There are two major rules to follow when doing a 1031 exchange:
- The total purchase price of the replacement “like kind” property must be equal to, or greater than the total net sales price of the sold real estate property.
- All the equity received from the sale, of the sold real estate property must be used to acquire the replacement, “like kind” property.
There is also a timeline in which you should acquire the new property. Once you have sold your real estate, you have 45 days from the day you sold to find another property to purchase. According to the IRS guidelines, you must “identify” the property that you wish to purchase. After 180 days from the day you have sold your first property, you must close on a new property and hold ownership of the new one.
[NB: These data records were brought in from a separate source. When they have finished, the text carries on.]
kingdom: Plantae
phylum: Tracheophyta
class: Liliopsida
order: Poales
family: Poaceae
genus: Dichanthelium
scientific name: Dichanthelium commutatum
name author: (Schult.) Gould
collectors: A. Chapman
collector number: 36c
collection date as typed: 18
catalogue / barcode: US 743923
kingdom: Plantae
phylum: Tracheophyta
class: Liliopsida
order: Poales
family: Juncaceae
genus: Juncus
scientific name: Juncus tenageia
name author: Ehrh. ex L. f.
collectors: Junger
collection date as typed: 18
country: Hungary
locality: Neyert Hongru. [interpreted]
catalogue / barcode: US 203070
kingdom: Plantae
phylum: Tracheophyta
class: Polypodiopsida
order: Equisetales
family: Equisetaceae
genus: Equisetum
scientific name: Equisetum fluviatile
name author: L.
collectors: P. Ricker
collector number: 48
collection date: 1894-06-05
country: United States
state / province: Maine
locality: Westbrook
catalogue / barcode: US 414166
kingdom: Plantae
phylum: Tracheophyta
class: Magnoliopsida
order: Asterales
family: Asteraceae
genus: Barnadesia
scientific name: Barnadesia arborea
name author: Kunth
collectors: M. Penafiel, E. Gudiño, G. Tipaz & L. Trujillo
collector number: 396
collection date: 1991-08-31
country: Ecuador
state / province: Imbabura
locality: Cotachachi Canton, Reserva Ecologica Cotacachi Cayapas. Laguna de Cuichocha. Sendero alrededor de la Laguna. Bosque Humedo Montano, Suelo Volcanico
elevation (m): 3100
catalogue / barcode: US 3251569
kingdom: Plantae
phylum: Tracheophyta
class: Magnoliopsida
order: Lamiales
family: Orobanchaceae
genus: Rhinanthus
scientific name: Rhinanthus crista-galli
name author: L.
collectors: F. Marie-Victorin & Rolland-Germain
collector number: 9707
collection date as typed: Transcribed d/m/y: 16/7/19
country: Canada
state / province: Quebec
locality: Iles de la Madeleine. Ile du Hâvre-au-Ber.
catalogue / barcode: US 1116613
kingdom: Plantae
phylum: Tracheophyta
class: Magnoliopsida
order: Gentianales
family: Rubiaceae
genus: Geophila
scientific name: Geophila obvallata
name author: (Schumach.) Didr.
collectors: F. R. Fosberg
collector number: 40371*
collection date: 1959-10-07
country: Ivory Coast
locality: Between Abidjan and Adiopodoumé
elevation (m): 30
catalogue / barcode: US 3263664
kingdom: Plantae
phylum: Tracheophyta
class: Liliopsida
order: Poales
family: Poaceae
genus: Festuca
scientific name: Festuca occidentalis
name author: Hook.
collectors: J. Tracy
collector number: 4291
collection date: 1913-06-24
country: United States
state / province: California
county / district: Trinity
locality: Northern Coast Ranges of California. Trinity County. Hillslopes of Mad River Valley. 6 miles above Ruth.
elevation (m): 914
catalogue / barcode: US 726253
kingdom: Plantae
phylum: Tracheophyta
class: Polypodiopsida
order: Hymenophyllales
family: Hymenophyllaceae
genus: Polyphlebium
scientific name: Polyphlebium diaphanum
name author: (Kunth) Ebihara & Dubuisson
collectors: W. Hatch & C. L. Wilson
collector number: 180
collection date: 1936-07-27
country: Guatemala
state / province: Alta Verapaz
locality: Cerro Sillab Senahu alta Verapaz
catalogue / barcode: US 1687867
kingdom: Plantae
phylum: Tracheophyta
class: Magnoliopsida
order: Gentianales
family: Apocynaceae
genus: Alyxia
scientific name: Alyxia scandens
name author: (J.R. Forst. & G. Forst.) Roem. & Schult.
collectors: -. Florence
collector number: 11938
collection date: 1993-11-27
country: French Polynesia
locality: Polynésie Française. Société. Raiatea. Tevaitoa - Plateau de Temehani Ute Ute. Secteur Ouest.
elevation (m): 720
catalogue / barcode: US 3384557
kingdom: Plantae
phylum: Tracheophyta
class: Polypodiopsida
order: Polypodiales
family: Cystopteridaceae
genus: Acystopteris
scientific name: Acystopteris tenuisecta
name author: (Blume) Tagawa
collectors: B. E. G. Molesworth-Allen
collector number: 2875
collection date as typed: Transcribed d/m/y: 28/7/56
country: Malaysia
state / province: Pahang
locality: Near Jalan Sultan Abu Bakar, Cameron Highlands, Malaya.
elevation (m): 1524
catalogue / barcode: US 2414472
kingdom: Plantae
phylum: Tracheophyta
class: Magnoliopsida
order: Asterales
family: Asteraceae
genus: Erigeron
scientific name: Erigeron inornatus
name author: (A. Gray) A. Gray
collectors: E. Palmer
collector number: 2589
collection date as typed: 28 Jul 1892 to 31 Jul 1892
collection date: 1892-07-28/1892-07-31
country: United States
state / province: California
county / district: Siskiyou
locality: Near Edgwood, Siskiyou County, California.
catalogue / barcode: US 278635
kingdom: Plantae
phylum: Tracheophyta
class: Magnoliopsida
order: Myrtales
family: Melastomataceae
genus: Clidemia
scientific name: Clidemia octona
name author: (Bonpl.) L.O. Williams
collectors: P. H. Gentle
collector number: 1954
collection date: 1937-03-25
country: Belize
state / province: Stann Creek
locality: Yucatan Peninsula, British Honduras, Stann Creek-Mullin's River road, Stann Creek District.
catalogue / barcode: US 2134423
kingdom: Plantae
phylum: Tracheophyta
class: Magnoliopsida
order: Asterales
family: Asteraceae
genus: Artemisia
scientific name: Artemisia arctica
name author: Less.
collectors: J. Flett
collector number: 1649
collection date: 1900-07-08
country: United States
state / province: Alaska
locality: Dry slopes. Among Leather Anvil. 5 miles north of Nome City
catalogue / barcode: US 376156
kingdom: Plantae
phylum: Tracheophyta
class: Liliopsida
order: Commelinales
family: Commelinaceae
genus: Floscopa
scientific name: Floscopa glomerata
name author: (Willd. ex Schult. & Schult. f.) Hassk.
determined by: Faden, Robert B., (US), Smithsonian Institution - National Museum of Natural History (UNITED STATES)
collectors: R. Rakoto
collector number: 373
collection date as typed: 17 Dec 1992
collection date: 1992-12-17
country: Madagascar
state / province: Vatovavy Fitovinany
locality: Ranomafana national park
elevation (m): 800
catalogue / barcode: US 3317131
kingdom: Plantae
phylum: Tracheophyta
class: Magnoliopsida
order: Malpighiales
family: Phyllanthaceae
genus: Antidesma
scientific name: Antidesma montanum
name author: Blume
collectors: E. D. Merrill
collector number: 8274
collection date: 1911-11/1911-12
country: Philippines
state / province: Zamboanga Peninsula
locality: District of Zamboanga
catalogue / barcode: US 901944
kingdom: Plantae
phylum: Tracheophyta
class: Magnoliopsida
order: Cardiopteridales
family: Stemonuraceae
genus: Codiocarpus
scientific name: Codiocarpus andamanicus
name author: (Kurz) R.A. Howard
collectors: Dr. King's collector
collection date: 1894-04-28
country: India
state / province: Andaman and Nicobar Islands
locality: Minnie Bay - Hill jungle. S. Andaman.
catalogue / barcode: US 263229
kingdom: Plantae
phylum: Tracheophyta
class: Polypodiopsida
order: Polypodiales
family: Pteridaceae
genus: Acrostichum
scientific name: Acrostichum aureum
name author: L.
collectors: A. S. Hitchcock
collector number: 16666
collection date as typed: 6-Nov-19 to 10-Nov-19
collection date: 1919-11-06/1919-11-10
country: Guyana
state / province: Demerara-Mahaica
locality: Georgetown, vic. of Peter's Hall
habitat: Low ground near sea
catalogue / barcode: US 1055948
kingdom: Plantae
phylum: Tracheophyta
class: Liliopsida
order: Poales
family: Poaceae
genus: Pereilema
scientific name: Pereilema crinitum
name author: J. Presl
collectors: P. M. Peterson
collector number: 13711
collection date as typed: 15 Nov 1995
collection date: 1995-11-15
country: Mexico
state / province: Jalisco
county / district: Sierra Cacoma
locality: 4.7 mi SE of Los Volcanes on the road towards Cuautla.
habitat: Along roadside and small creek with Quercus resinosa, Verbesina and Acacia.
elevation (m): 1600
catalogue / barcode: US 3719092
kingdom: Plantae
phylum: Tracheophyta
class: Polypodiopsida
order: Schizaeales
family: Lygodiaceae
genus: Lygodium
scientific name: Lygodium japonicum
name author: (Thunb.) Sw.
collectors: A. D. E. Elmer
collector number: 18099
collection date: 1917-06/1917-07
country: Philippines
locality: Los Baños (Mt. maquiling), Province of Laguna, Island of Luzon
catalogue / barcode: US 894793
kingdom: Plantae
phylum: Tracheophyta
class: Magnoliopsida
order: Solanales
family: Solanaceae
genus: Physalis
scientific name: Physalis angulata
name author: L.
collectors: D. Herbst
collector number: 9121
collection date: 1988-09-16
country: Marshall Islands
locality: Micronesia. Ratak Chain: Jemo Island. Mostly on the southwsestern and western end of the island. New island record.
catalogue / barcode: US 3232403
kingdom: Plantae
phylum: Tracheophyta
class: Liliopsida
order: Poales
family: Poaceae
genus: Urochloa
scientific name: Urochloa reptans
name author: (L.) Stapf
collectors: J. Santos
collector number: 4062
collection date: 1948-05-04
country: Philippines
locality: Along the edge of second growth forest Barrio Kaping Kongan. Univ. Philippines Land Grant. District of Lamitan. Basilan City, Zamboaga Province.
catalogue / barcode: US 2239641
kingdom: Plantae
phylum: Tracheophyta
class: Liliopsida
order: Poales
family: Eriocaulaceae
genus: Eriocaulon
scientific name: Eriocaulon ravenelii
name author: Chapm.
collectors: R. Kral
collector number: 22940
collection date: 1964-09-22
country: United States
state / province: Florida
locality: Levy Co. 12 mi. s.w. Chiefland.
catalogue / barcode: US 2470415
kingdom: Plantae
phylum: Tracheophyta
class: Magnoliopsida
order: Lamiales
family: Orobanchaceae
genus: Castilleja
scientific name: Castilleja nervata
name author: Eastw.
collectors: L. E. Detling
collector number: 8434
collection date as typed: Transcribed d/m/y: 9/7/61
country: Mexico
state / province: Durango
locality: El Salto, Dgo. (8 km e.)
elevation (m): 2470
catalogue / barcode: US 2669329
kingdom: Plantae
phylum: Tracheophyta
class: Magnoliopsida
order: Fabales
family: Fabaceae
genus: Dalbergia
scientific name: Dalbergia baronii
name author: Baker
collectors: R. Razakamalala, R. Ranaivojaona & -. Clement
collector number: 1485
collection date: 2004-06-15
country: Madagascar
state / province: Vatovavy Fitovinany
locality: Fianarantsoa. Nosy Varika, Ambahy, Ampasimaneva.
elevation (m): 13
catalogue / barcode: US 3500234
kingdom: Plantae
Since the IRS does not tax a 1031 exchange, you can potentially save you thousands, in taxes that you do not have to pay as long as you do a 1031 exchange to every property you sell. Why might that be a good thing? When you first start acquiring properties, more likely than not, they will be smaller properties like single family homes and duplexes. As time goes on, you may want to acquire more profitable properties such as multifamily units and apartment buildings. Since most banks require a 20% down payment or more on these types of loans, you can do a 1031 exchange on your single family houses to acquire larger apartment buildings.
Capital Gains Allowance
Aside from the 1031 exchange, if you do not want to keep buying properties, also know that the government allows you a capital gains allowance on any capital gains you realize in real estate. When calculating the profit you made from the selling price less the purchase price, if you had made improvements and major repairs on the property such as a new roof or furnace, you are allowed to deduct that from the capital gains. Currently the government allows every person a $250,000 allowance on any gain that they realize on their personal home, as long as they have lived in the property for at least 2 years. For married couples, they have a tax shelter of $500,000.